• **Отрывок текста**:
========================
У многих пьес Л.Корсунского есть особенность — их персонажи появляются на сцене, начинают действовать не как живые люди, а как социальные маски. Они как будто бы одеты в прочную защитную скорлупу, «упакованы» так, что и человека-то сначала не разглядеть. Лишь знаки торчат: Классная руководительница, Трудный подросток, Пьяница, Участковый, Интеллигентная мать и т.д. Но по мере развития сюжета личины с них спадают, появляется живой, ранимый человек.
Эта «масочность» сослужила спектаклю хорошую службу. Режиссер дал каждому действующему лицу точную характерность с тщательно выверенным внешним действенным рисунком роли. В результате — ни одного актерского срыва, целая галерея узнаваемых жизненных типажей.
В.Белякович обладает каким-то особым даром использовать недостатки (и какие!) зала и сцены своего театра так, что они превращаются в достоинства. Низкие потолки, толстые складские своды, какие-то щели, дыры, дверцы, закутки — все создает образную ткань. По этим уголкам, аркам островками расставлены то кухонный стол и пара табуреток, то груда ящиков, то магнитофон с креслом, то домашний тренажер, то ряд телефонов-автоматов (подходи, опускай «двушку» и звони!). Сначала они создают впечатление какого-то бытового хаоса, но такой сценографический ход позволяет режиссеру мгновенно менять место действия, обостряя его ритм и динамику.
========================
• **Задания**:
A. Выпишите из отрывка о спектакле кусок от слов "У многих пьес" до слов "узнаваемых жизненных типажей." включительно.
B. Какие недостатки зала и сцены театра перечислены в отрывке о спектакле?
Материал дальше взят из другого источника.
========================
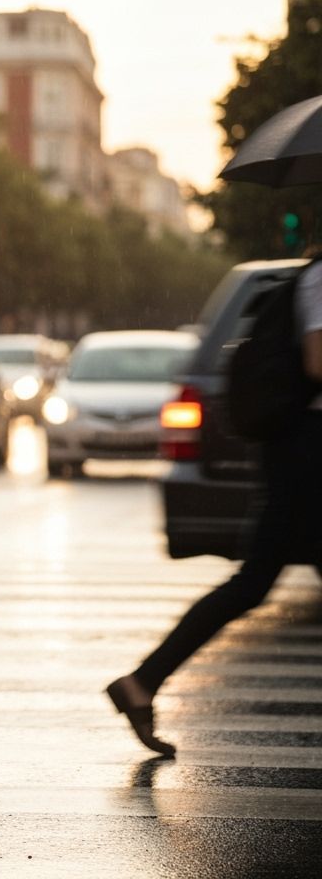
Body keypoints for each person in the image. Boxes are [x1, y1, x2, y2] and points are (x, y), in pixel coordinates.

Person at [107, 254, 322, 756]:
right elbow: (317, 361)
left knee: (252, 582)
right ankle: (143, 680)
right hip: (307, 452)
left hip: (304, 451)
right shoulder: (321, 277)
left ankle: (143, 681)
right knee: (251, 582)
========================
• **Ответы к заданиям**:
A.
У многих пьес Л.Корсунского есть особенность — их персонажи появляются на сцене, начинают действовать не как живые люди, а как социальные маски. Они как будто бы одеты в прочную защитную скорлупу, «упакованы» так, что и человека-то сначала не разглядеть. Лишь знаки торчат: Классная руководительница, Трудный подросток, Пьяница, Участковый, Интеллигентная мать и т.д. Но по мере развития сюжета личины с них спадают, появляется живой, ранимый человек.
Эта «масочность» сослужила спектаклю хорошую службу. Режиссер дал каждому действующему лицу точную характерность с тщательно выверенным внешним действенным рисунком роли. В результате — ни одного актерского срыва, целая галерея узнаваемых жизненных типажей.

B. Низкие потолки, толстые складские своды, щели, дыры, дверцы, закутки.